I mosey over to the cactus stall. 'Hey there. Hope you don't mind me painting your truck. It just seemed to fit the picture.'

I'm surprised at how happy he seems. 'You have a lot of talent,' he says. 'I wondered what you were doing at first.'

'Yeah. I didn't realise it was your truck. That time when you got in, I thought, oh fuck - he's going to drive off and I haven't finished.'

We both laugh, then I go back to the painting. I think I'm starting to like it, although I'm not yet sure that it's finished.
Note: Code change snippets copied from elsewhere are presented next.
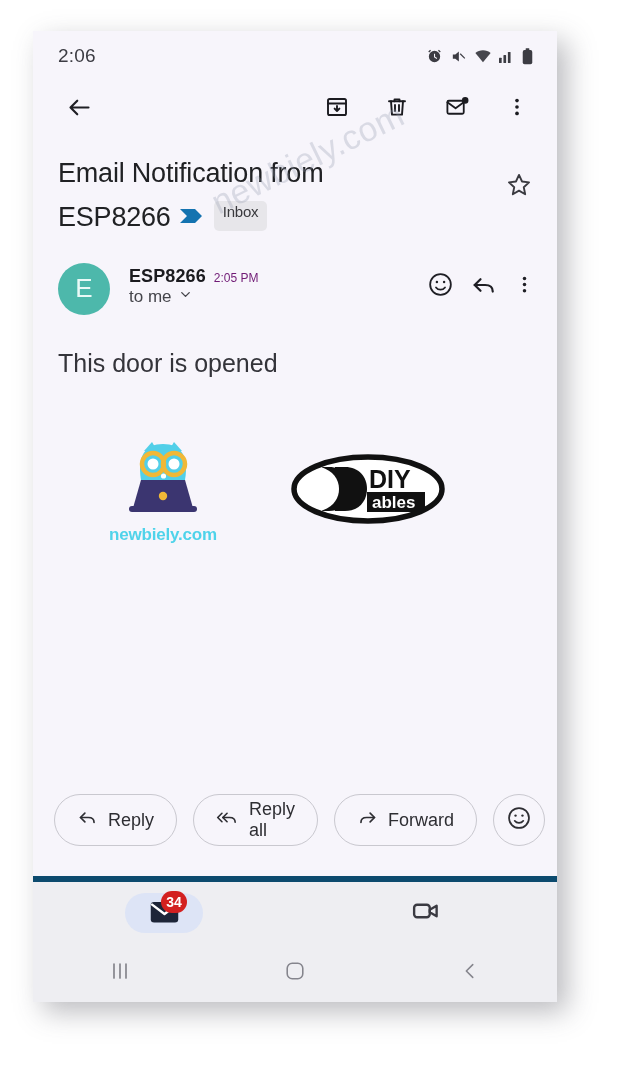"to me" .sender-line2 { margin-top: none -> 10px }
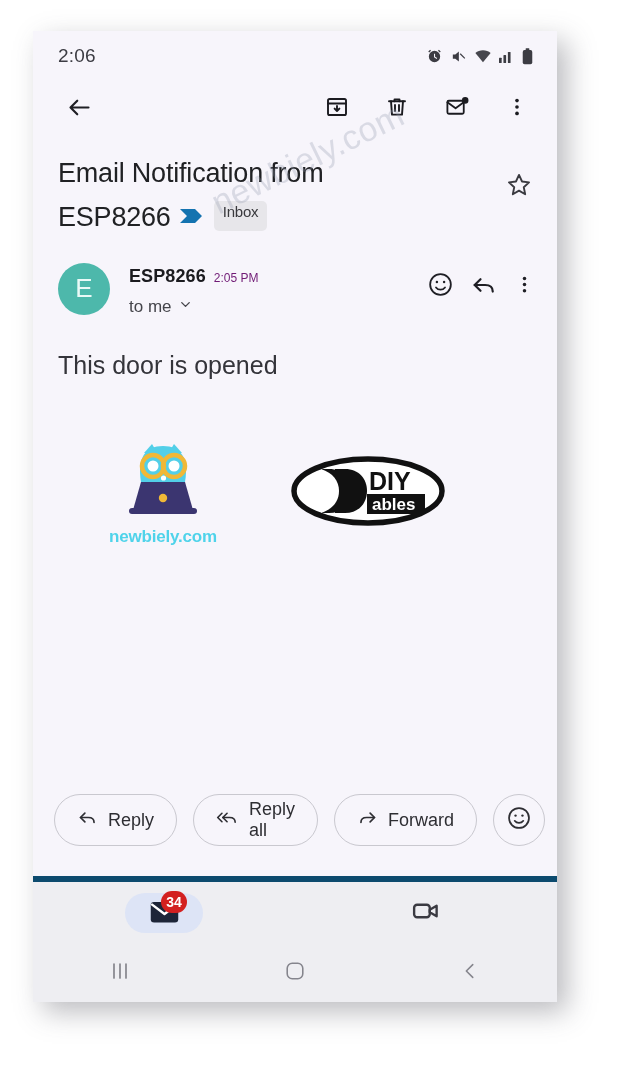"Reply" .actions { gap: 16px -> 9px }
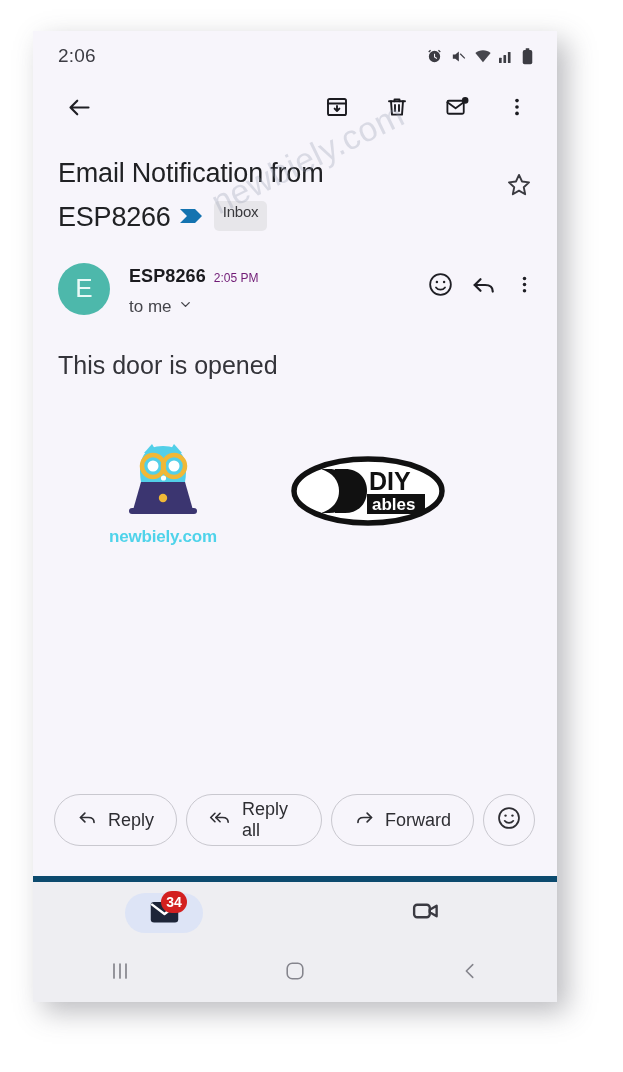"34" .bottom-nav { border-top: 6px solid #0c4a6e -> 1px solid #0c4a6e }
Our friend who sells cacti comes over to see. 'You know he loves that truck. He is very happy to see you have done this.' He points at a large sticker in the rear window. 'He is very proud of that too.'

I squint but I can't quite read it - something to do with the military, so the guy is clearly a veteran.

The stage is now host to a performance by some kind of local tejano class - guitarist and drummer accompanying a string of little kids playing accordions. Some of the kids are significantly smaller than their instruments. Tejano is what happened when the Spanish music of post-conquest Mexico joined up with the oompah bands which German settlers brought to Texas. The ability of the kids, some of whom look to be about seven-years old at best, is astonishing - wheezing ninety mile an hour accordion trills with not a bum note or missed cue to be heard. It's not entirely my thing but it beats the blandly competent country rock we had earlier. The grand finale has all of the kids playing at the same time, seven or eight accordions blasting away on stage; and I come to the strange realisation that one accordion sounds the same as seven or eight played in series.

I finish the painting, hypothetically speaking.

'How much do you want?' the owner of the red truck asks. It hadn't even occurred to me that he might want to buy it, and I hope he doesn't think I painted it in expectation of his coughing up the readies. I feel a bit guilty, so I say twenty because he seems like a decent guy and his obvious enthusiasm makes up at least some of the difference.

It has been a really good day, and as I said, I'll miss this place over the coming months.